March 2009

KEYNESIAN CLIFF-NOTES

President Obama has been in office for less than two months and already many with applause-weary hands are scratching their heads. “Change” is what the then-Senator Obama promised. Changing of the guards over the checkbook is the only change we can see. With an economy already in sacrificial posture, the country now finds itself confronted with numerous obstacles of costly change ranging from energy policies – to healthcare - to higher taxes. As many commentators have pointed out, the administrations’ proposed $3.6 trillion budget is saturated with an estimated 9,000 pork barrel projects that are disguised as job producers. The Wall Street Journal points out “The budget more than doubles the national debt held by the public, adding more to the debt than all previous presidents – from George Washington to George W. Bush – combined.”

Experience has shown that governing by way of subsidies and mandates is a losing proposition due to its enticement for capital to chase the “flavor-of-the-day” government handout and dissuade the free market economy from working efficiently. Government handouts are not the answer to long-term prosperity. The private sector must be allowed to carry the day, but it is increasingly difficult when operating within the reins of obstructive government interventionism. In our opinion, President Obama is offering the country a faster way to the poor house and is quickly ushering in a social welfare state.

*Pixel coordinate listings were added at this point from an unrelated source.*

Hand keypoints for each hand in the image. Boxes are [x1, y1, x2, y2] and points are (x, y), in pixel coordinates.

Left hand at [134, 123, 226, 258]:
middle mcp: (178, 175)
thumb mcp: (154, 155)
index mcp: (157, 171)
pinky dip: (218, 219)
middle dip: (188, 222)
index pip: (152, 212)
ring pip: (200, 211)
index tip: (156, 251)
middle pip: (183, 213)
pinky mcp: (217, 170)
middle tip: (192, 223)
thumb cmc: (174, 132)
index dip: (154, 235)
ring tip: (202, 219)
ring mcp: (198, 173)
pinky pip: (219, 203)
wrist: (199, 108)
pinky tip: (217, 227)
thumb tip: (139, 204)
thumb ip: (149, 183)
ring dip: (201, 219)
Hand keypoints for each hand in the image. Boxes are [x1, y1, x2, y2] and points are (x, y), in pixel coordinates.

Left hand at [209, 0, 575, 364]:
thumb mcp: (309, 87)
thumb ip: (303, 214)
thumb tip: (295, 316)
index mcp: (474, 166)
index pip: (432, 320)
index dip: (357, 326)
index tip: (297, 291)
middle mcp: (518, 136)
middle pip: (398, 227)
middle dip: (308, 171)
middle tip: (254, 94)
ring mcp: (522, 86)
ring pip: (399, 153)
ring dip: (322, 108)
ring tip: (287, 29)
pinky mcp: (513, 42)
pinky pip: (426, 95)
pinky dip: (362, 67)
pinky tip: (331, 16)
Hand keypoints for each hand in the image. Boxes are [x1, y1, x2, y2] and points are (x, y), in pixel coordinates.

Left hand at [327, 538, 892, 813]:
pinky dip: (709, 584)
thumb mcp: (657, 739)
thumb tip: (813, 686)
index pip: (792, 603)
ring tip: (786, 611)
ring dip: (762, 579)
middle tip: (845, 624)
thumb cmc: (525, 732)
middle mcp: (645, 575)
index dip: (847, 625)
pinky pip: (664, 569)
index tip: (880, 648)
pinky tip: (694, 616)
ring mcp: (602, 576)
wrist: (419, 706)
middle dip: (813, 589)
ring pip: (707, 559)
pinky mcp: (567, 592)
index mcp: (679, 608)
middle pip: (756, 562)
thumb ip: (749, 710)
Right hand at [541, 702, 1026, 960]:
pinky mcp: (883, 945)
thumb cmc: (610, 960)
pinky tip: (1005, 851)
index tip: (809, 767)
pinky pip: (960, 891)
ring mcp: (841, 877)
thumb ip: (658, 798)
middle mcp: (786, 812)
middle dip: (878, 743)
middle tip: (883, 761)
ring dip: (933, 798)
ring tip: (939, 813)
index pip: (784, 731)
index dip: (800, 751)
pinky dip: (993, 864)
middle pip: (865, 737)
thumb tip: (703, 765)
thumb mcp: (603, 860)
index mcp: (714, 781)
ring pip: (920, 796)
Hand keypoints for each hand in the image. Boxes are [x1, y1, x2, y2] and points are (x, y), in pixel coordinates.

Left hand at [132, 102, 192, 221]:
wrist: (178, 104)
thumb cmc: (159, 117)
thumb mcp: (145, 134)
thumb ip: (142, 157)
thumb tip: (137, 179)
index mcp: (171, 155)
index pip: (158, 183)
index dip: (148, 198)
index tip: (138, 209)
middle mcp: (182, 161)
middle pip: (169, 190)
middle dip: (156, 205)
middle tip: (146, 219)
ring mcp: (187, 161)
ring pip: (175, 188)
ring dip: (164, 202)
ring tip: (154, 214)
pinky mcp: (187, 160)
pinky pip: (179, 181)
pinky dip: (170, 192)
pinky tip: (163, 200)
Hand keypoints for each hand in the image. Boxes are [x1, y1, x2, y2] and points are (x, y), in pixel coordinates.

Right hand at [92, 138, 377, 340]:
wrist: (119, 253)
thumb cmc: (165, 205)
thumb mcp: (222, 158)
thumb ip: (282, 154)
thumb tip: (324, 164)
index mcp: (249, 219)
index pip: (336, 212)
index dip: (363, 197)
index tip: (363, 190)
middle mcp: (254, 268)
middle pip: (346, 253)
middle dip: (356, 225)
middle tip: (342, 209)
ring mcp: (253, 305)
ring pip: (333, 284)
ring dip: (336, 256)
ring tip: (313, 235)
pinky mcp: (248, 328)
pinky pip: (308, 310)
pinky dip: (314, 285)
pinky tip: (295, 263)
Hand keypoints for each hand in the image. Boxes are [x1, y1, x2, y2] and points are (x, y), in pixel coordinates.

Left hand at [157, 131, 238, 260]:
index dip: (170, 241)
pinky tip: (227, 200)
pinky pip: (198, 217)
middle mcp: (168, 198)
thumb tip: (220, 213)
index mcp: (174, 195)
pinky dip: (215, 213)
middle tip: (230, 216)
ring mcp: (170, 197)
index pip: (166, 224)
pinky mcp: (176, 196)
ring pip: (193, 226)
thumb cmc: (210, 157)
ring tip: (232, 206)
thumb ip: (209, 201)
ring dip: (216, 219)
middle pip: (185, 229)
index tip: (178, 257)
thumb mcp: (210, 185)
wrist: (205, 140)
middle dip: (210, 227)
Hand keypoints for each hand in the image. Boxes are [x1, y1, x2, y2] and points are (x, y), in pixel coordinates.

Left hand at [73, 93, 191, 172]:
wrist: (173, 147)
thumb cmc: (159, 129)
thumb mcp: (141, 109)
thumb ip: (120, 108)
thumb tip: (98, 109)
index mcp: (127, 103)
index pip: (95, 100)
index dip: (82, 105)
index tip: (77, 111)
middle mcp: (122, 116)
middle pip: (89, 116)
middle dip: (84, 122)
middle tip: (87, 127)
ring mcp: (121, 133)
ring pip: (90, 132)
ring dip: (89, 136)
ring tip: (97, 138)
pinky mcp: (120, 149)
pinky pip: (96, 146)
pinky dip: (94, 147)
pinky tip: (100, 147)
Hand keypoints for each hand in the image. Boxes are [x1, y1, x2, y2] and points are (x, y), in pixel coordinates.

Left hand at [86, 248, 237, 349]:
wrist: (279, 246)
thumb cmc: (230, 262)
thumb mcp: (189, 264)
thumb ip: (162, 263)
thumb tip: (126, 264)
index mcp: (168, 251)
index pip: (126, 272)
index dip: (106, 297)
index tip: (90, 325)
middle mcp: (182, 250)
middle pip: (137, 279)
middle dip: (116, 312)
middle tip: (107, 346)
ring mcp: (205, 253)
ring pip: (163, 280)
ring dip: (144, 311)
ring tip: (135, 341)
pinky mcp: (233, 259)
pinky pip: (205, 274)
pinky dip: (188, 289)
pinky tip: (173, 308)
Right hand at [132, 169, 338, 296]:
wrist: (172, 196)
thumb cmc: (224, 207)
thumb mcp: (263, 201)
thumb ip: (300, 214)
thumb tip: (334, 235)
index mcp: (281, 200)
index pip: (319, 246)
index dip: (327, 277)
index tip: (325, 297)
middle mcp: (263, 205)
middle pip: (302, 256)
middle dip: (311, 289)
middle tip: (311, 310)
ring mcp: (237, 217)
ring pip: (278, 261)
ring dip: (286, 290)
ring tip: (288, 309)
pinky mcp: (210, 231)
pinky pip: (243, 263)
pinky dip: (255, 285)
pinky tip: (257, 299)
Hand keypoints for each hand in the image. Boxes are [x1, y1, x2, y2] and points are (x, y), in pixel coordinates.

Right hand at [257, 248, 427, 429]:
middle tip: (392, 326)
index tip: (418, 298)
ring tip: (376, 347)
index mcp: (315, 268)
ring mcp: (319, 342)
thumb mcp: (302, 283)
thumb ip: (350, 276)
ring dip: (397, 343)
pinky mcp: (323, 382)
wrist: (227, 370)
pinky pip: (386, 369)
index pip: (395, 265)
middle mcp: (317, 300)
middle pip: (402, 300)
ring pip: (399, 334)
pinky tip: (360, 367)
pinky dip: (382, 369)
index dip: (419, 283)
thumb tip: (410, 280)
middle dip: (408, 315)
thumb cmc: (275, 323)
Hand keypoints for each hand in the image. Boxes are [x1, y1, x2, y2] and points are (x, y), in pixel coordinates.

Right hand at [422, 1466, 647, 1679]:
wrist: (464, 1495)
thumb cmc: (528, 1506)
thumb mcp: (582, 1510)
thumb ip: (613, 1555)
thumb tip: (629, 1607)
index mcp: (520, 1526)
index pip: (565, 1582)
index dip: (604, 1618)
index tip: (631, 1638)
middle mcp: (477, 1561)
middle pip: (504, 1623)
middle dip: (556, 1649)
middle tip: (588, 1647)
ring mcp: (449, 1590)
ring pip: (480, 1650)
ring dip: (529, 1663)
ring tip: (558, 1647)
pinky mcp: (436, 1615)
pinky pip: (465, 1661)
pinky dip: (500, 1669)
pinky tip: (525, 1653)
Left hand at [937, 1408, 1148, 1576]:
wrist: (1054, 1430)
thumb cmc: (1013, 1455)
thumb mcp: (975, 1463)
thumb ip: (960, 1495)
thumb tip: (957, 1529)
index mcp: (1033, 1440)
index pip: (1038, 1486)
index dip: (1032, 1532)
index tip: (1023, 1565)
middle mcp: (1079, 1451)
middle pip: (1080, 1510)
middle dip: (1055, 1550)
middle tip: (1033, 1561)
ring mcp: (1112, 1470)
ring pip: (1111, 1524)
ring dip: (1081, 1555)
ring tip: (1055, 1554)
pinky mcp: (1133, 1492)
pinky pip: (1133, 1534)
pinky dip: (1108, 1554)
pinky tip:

Bubble-wrapped bureaucrats, intent on treating the symptoms of a problem and not its cause, appear clueless and detached from Main Street as they embark on ever-higher spending. The political puppets in Washington are apparently still huddled around their Keynesian cliff-notes. The government’s answer to everything has been to inflate. Since its inception, in December 1913, the Federal Reserve has wrought the near destruction of the U.S. dollar through loose monetary policy. Since 1913, the U.S. dollar has lost more than 95% of its purchasing power. It is becoming readily apparent that the U.S. has no intention of ever paying back the mounting debt. It is becoming simply too big. The administration may hope to inflate its way out of our financial situation, but in turn it may be unwittingly chiseling away at capitalism. Many in Washington appear to be unaware that taxation and confiscation places an unmanageable burden on the private sector. It may be wise at this time for those in Washington to reread the economic wisdoms of Adam Smith. Inflation encourages speculation and mal-investment and discourages savings and investment by depreciating the purchasing power of current dollars.

From where we stand, we see the only changes are Mr. Obama’s plans for a further redistribution of wealth and power from private to public. In the meantime, it is spend, spend, spend, and hope, hope, hope. After all, we own the printing press and our self-serving bureaucrats in Washington show no tendency to seeing it idle. The silver lining in all this spending may be that we avoid another depression and instead, as Japan did, muddle through years of stagflation.

With the steady headwinds of uncertainty now facing Main Street as well as Wall Street, prudence is more important than ever. Companies are in containment mode and focusing on improving the health of their balance sheets. Opportunities to expand market share lay ahead for those companies with sufficient cash flow and manageable debt. The search for flush corporate balance sheets has never been more prudent.